=== Material provided ===
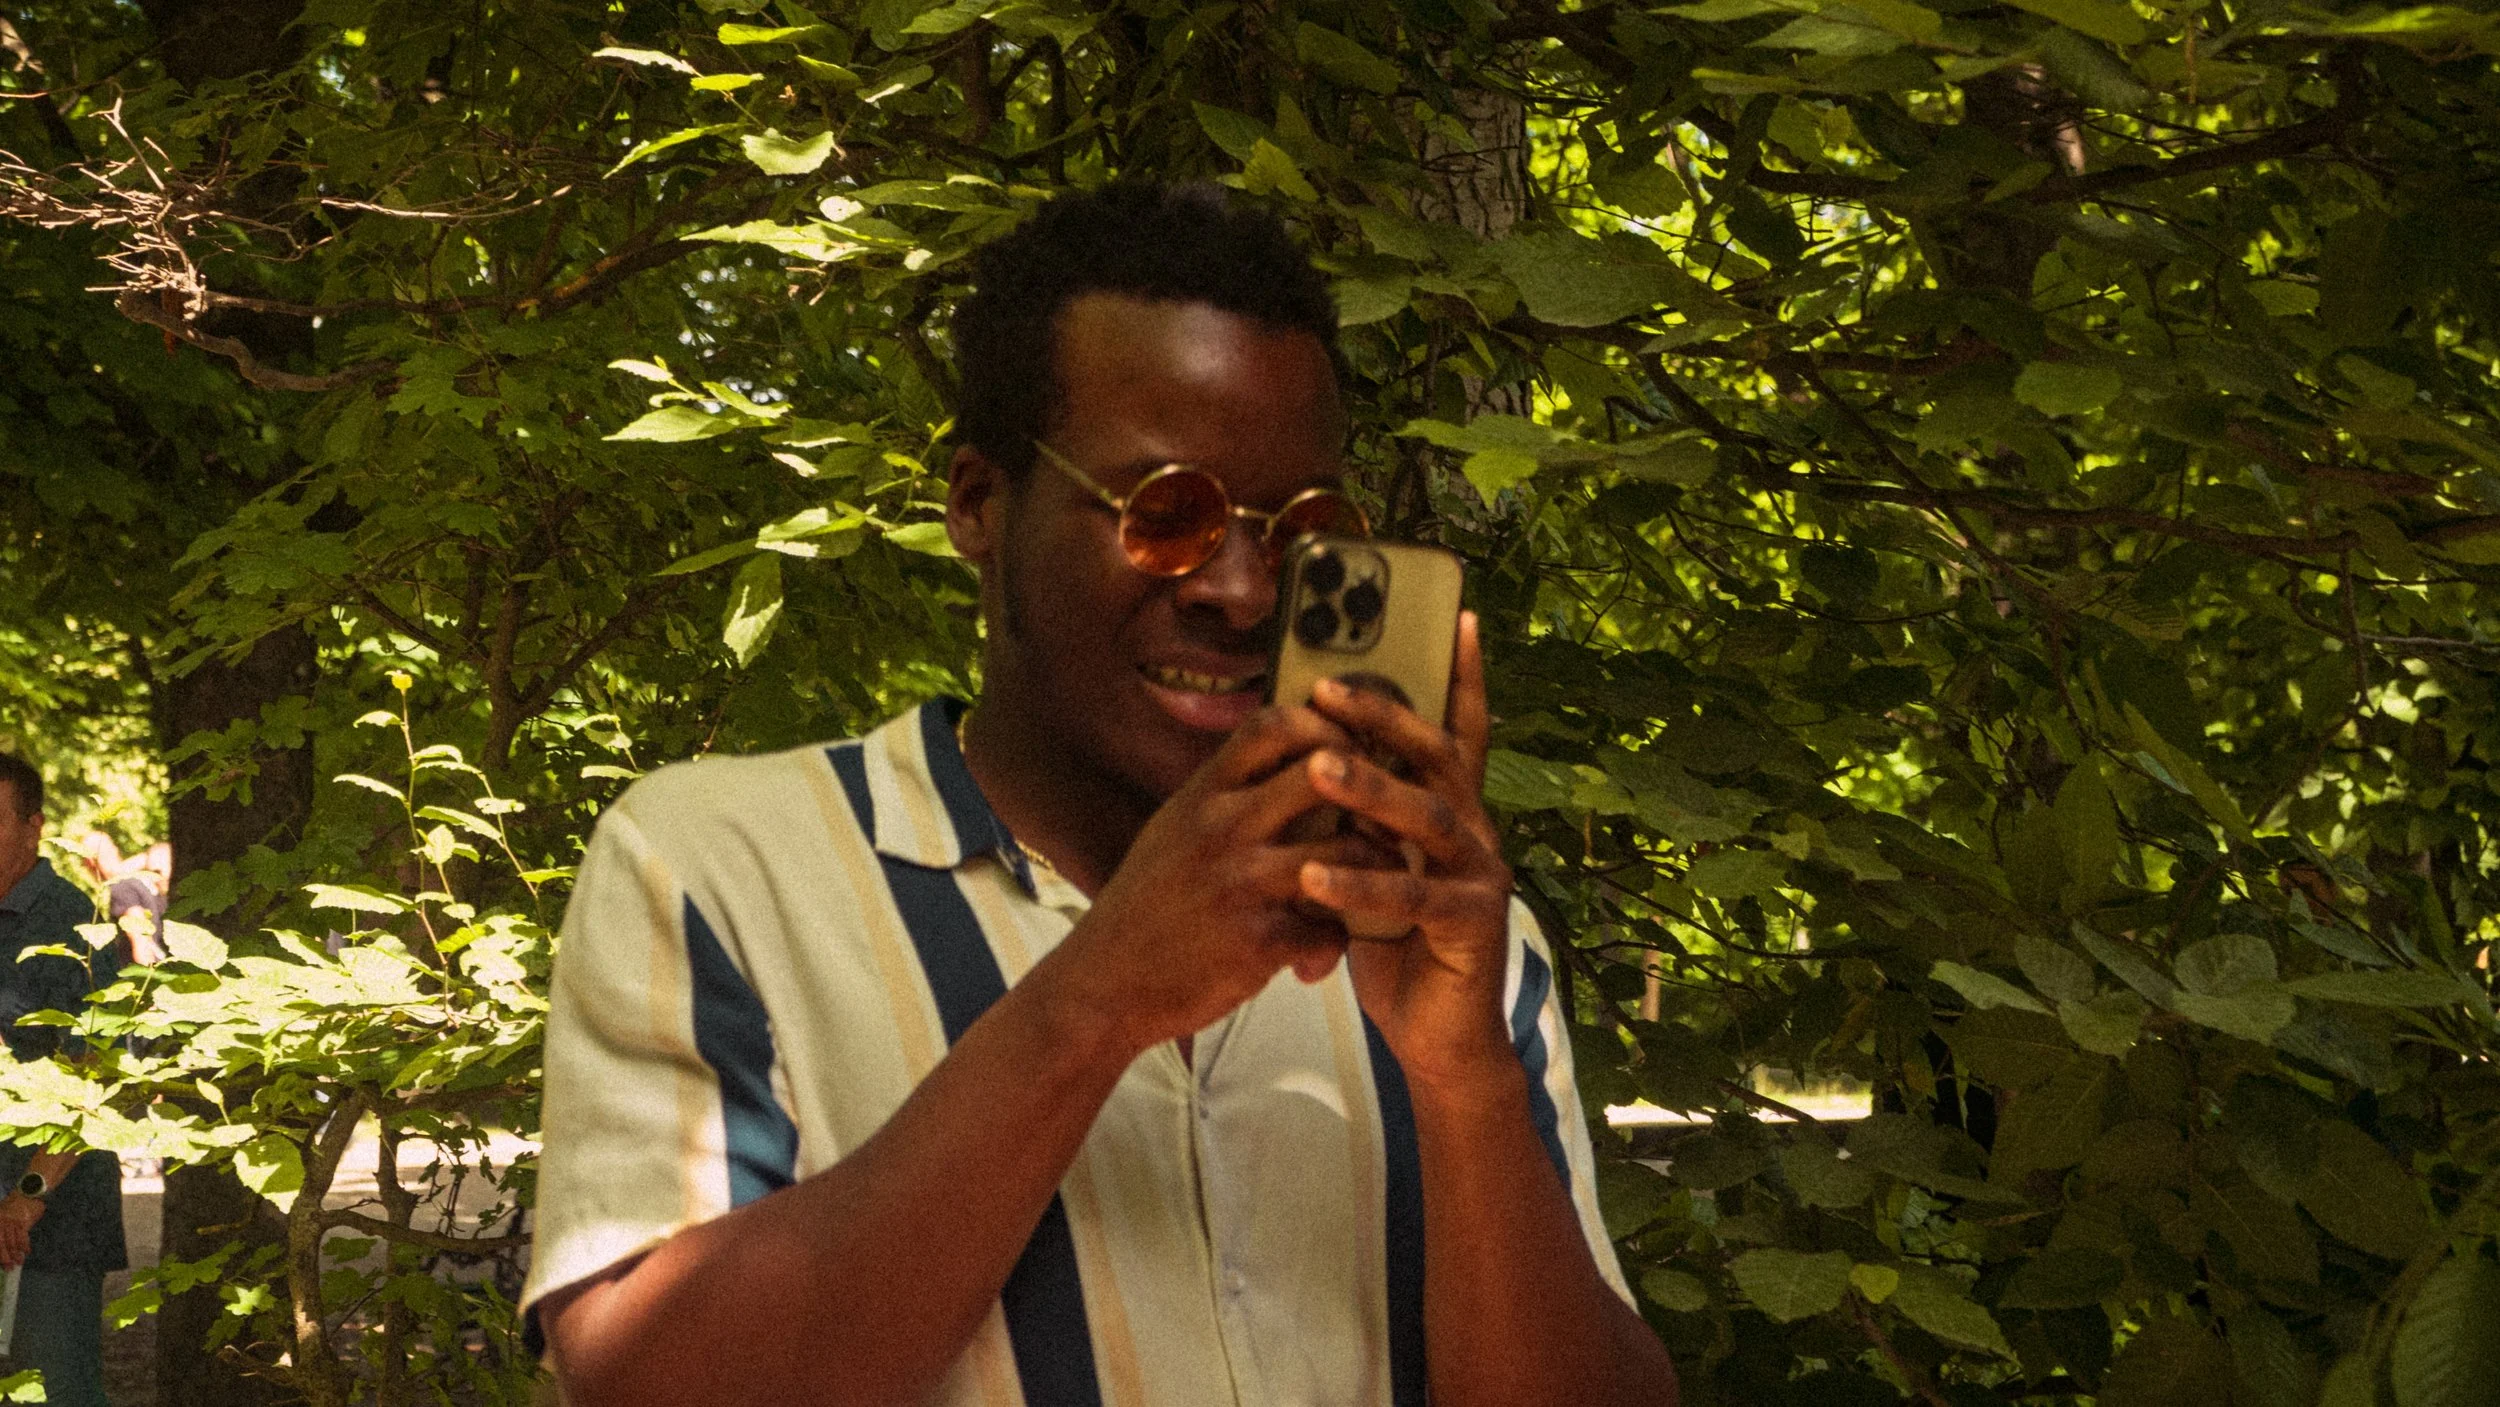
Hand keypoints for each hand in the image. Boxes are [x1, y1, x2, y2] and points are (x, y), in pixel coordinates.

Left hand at [0, 1192, 42, 1267]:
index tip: (1, 1263)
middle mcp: (0, 1223)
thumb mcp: (2, 1215)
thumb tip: (6, 1246)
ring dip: (16, 1254)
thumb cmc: (14, 1204)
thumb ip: (3, 1229)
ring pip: (12, 1243)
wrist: (27, 1192)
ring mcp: (11, 1223)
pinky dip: (25, 1246)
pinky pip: (23, 1237)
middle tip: (8, 1267)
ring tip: (18, 1262)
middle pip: (1, 1244)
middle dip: (5, 1258)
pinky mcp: (22, 1222)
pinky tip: (27, 1251)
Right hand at [1044, 704, 1381, 1054]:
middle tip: (1384, 818)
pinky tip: (1314, 960)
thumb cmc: (1146, 907)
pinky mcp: (1257, 941)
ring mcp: (1242, 883)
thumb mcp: (1174, 830)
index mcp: (1203, 795)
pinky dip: (1333, 946)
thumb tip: (1278, 760)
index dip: (1324, 726)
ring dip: (1375, 870)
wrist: (1103, 985)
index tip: (1350, 749)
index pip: (1274, 725)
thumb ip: (1223, 795)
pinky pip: (1330, 931)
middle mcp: (1223, 827)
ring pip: (1348, 851)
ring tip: (1372, 890)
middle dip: (1369, 790)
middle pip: (1324, 773)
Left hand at [1298, 612, 1519, 1088]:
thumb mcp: (1370, 866)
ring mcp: (1482, 876)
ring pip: (1428, 818)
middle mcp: (1477, 832)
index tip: (1459, 616)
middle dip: (1385, 716)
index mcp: (1454, 812)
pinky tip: (1311, 876)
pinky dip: (1360, 885)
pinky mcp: (1473, 925)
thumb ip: (1357, 820)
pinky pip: (1413, 896)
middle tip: (1328, 686)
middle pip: (1438, 756)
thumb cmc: (1397, 947)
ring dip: (1370, 789)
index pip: (1460, 730)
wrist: (1438, 1038)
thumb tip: (1311, 754)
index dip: (1464, 675)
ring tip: (1317, 768)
===
■ **What you need to do**
Look over the entries above. Copy every line that contains the word "middle".

■ **Answer for this exercise**
middle mcp: (0, 1223)
middle tip: (8, 1267)
middle pip: (1, 1244)
middle dip: (5, 1258)
middle tip: (1384, 818)
middle mcp: (1223, 827)
middle dip: (1369, 790)
middle pip: (1324, 773)
middle mcp: (1477, 832)
middle dip: (1385, 716)
middle tip: (1328, 686)
middle pip: (1438, 756)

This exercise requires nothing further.